For PELDOR measurements, 15–20 μl of cf-TMD0-His S28C or S138C sample containing 15–20% (v/v) deuterated glycerol was transferred into 1.6 mm outer diameter quartz EPR tubes (Suprasil, Wilmad LabGlass) and quick-frozen in liquid nitrogen. Pulsed EPR data were recorded on an ELEXSYS E580 EPR spectrometer (Bruker), which is equipped with a PELDOR unit (E580-400U, Bruker), a continuous-flow helium cryostat (CF935, Oxford Instruments), and a temperature control system (ITC 502, Oxford Instruments). Measurements were performed at Q-band frequencies (33.4 GHz) using an ELEXSYS SuperQ-FT accessory unit and a Bruker AmpQ 10 W amplifier in a Bruker EN5107D2 cavity at 50 K. The dead-time free four-pulse sequence with phase-cycled π/2-pulse was used for PELDOR measurements36. A 20 ns pump pulse was used, which was placed at the maximum of the echo-detected field swept spectrum. The observer pulse lengths were set to 32 ns (π/2 and π), which were set 70 MHz lower. The deuterium modulations were averaged by increasing the first interpulse delay by 16 ns for 8 steps.

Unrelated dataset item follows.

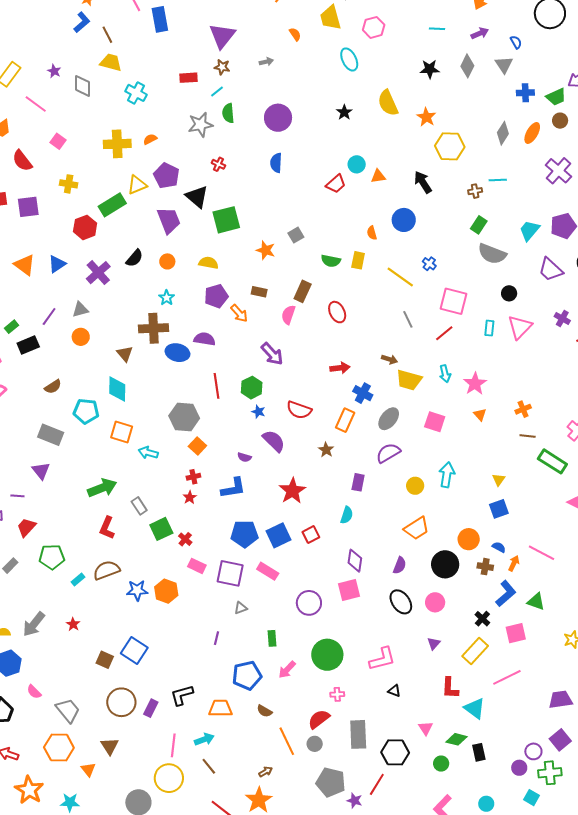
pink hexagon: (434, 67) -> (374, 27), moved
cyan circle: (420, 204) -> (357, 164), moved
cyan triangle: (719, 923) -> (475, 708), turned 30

The normalized primary PELDOR data V(t)/V(0) were processed to remove background contribution, and the resulting form factors F(t)/F(0) were fitted with a model-free Tikhonov regularization to distance distributions with DeerAnalysis2016 software package37.

NMR spectroscopy

All NMR experiments were recorded at 323 K on Bruker spectrometers equipped with cryogenic 1H[13C/15N] triple-resonance probes with static fields ranging from 16.4 to 22.3 T (700 to 950 MHz proton frequency). Backbone 1H, 15N, 13C′, 13CA, 1HA and side-chain 13CB resonances were assigned using three dimensional 1H-detected [15N, 1H]-BEST-TROSY type 3D HNCO, HN(CA)CO, HNCA, HN(CO)CA, HNCACB and 13C-detected HCACO experiments on 13C/15N fully labeled cf-TMD0-His in conjunction with a combinatorial triple-selective labeling protocol18. Spectra processing and analysis were performed with TopSpin 3.2 (Bruker) and NMRFAM-SPARKY 3.1338. Backbone and side chain chemical shifts were used to predict secondary structure by TALOS-N39. For paramagnetic relaxation enhancement experiments a 100 mM stock of 16-DSA in water-free dimethylsulfoxid (DMSO) was added to 200 µM of 15N labeled cf-TMD0-His in NMR sample buffer to a final concentration of 1 mM. [15N, 1H]-BEST-TROSY experiments were performed, and the ratio between the peak intensity in the presence and absence of 16-DSA was determined for each residue. For detection of sequential NOEs, intermolecular NOEs with the detergent c6-DHPC and amide exchange with water a 3D NOESY-BEST-[15N, 1H]-TROSY (mixing time 300 ms) of 600 µM 2H and 15N uniformly labeled cf-TMD0-His (except for non deuterated 15N Asn) was recorded.